Saturday 21 August 2010

Sue - Life-Changing Event

“My hair, no, oh no not my hair!”

Jeanette wakes up in a sweaty panic. She can cope with the rest of the drama around chemotherapy, but losing her hair was beyond the bounds of acceptable.

She rings Mary.

“I can’t go bald. I’d have a terrible egg shaped bare head, sticky out ears, such pronounced cheek bones that I’d look like I’ve starved myself and I’d be so cold. Mary what am I going to do?”

“I’m on my way around. We’ll create something, don’t worry”

The two girls huddle around the coffee table. Mary has a glass of red wine, Jeanette a steaming mug of cocoa.

“Right” says Mary. “First things first. How long, or how many chemo sessions, before your hair starts to fall out?”

“Oh Mary. I’ll look so terrible. Just look” and she pulls her long blond hair back from her face and severely smooths down the top.

“Ok, a wig it is. That’s easy. Would you like a real one, one with real hair, or can you handle one of those shiny synthetic ones?” “Or, we could scrap the wig idea and get absolutely carried away with a hat. Not just one hat, but a hat for every outfit. Can you imagine a floppy pink hat for parading around Bondi, a pull down over your ears 1920 style one for wearing to work. A black one would go with a few of your suits. Then you could go for a bright orange or wicked pink for party time.”

Jeanette manages a little grin.

“And we could play up even more with earrings. You know, long dangly ones to go with the floppy hat or colourful little studs for work”.

“Jeanette, I know this is a real challenge but we could make it into some fun”.

Now Jeanette gets into the action.

“Let’s go shopping Mary. There’s no better therapy than a bit of retail. I need some warm gear especially for casual wear, you know, a fleecy lined trackie, some red ugg boots and matching pom pom hat.”

She bursts out laughing. “I think Santa earrings would look great with that even though it’s not Christmas”

Now it’s Mary’s turn.

“Well I want a long dress for next year’s Darwin Cup Ball. Can you imagine, for such a way out, isolated place, Darwin has more formal events than the rest of Australia.” “I want something interesting and funky, but I will have to wear it more than once. What colour shall I go for?”

“I’d love to see you in something bright. For God’s sake don’t do any more black. You keep buying black and it washes you out and is so severe. How about purple? Or rust?”
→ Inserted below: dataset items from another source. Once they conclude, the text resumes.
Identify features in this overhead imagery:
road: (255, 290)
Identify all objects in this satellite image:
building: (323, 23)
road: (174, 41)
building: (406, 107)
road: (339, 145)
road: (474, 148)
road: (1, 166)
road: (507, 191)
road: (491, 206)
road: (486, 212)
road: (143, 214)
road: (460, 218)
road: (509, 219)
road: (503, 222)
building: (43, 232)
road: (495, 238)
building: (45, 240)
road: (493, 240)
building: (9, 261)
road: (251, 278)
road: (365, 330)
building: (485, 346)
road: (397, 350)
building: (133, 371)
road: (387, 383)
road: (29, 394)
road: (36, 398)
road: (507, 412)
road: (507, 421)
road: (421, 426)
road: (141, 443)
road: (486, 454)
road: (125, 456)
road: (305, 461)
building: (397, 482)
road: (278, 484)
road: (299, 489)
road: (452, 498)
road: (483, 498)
“Wanna go shopping now Jeanette? We’ve got a couple of hours before they close at Bondi”

The two girls bundle themselves into Mary’s Suzuki. The roof is down and the air warm. Mary pulls an old cloche hat down over her short hair. Jeanette drags her hair back into a pony tail then plonks a sou’wester, a yellow shiny one, on top. They look at each other, they both cuddle to look at themselves in the rear vision mirror. They start giggling. And giggling. And giggling. In hoots of laughter they troll up the road.

5 comments:

Scriveners said...

Sue

You have created the chatter which is great as I can hear the two talking. Somehow, I did not get it that life was changing. Seemed to go on as before. May be this was your point!!!

Gordon

Scriveners said...

Kerry says:
what a fun piece, Sue. And you didn't think you could come up with a life-changing event! Losing one's hair as a result of chemotherapy is such a traumatic thing but it is generally down-played. Good for you for highlighting it. And it is such a light-hearted take on the crisis.
I got a bit confused with who was saying what at times and wondered if you could put in more 'Jeanette says' type things. A little hiatus like that can be an opportunity to give the reader a sense of the flavour of the conversation too if you add remarks like 'Jeanette says, drawing her hand across her skirt' or whatever.

Unknown said...

A really enjoyable read, Sue. Your dialogue had me right there with the girls, struggling with an awful challenge. Losing one's hair is a terrifying thing (I contemplated getting the shave once, for 2 1/2 seconds) but in the context of battling for one's life, it's even more poignant.

I saw the event as life-altering. Jeanette gets past something important to the whole way she lives her life for the next many months.

I would suggest having the story start with the girls together in Jeannette's living room. You can do the sweaty wake-up as back story. ("Oh, Mary, I was in such a panic when I woke up this morning...")

You do girls-connecting so beautifully :-)

Scriveners said...

Hi Sue

As usual your story trips along at a nice pace as the girls chatter away about the hair issue and possible solutions. I didn't feel quite the drama I would imagine in such circumstances. Seemed quite a light hearted conversation despite the seriousness of the problem. Again you create lovely colourful visuals in your descriptions of the characters and their conversation.

Peta

Rick said...

Nice little story Sue. I love how Jeanette transformed from someone completely overwhelmed with the enormity of her cancer and the consequences all through the power of communication. Really a double life-changing event.

Loved the girly conversations and the power of shopping in the life of the fair sex.